> [Work to complete]
Run through the data and copy out every line that mentions the word "pixels".

> [Data for review]
※

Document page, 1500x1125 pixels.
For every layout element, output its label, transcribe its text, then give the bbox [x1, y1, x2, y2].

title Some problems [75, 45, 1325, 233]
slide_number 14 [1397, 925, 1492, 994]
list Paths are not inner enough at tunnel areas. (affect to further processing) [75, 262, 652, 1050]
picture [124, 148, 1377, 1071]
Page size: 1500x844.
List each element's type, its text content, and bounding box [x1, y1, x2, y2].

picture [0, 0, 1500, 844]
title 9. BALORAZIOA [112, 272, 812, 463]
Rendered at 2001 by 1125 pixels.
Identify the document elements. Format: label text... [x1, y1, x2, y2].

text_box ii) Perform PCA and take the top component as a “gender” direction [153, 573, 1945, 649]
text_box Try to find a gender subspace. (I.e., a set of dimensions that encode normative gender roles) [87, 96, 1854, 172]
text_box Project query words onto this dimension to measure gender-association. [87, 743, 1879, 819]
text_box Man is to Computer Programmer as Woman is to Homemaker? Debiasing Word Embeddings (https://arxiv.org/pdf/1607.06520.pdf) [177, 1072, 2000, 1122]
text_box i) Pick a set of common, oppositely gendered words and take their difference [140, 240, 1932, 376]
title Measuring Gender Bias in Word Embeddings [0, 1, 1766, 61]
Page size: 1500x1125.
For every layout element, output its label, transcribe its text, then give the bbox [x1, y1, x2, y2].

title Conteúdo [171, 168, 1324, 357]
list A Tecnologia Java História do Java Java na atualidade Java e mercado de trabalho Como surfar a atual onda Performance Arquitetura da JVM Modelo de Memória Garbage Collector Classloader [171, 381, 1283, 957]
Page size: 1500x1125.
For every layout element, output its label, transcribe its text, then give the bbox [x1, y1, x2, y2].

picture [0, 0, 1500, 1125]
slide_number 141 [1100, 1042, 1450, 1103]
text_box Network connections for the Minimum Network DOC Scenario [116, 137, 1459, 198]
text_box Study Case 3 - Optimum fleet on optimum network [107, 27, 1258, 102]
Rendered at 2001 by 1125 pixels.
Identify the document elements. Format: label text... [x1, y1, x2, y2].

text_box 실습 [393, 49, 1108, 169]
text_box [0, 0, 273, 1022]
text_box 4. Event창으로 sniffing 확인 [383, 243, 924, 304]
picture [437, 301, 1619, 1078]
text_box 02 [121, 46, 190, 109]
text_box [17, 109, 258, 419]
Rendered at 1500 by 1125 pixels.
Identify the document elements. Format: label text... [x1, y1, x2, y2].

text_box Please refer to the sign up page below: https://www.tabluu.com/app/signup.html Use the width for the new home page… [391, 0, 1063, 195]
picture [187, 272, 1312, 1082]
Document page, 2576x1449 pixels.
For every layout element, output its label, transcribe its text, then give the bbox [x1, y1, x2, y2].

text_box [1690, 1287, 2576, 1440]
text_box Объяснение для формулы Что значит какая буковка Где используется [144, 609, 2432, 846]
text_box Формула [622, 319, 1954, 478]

※

> [Exercise solution]
Document page, 1500x1125 pixels.
Rendered at 2001 by 1125 pixels.
Rendered at 2001 by 1125 pixels.
Rendered at 1500 by 1125 pixels.
Document page, 2576x1449 pixels.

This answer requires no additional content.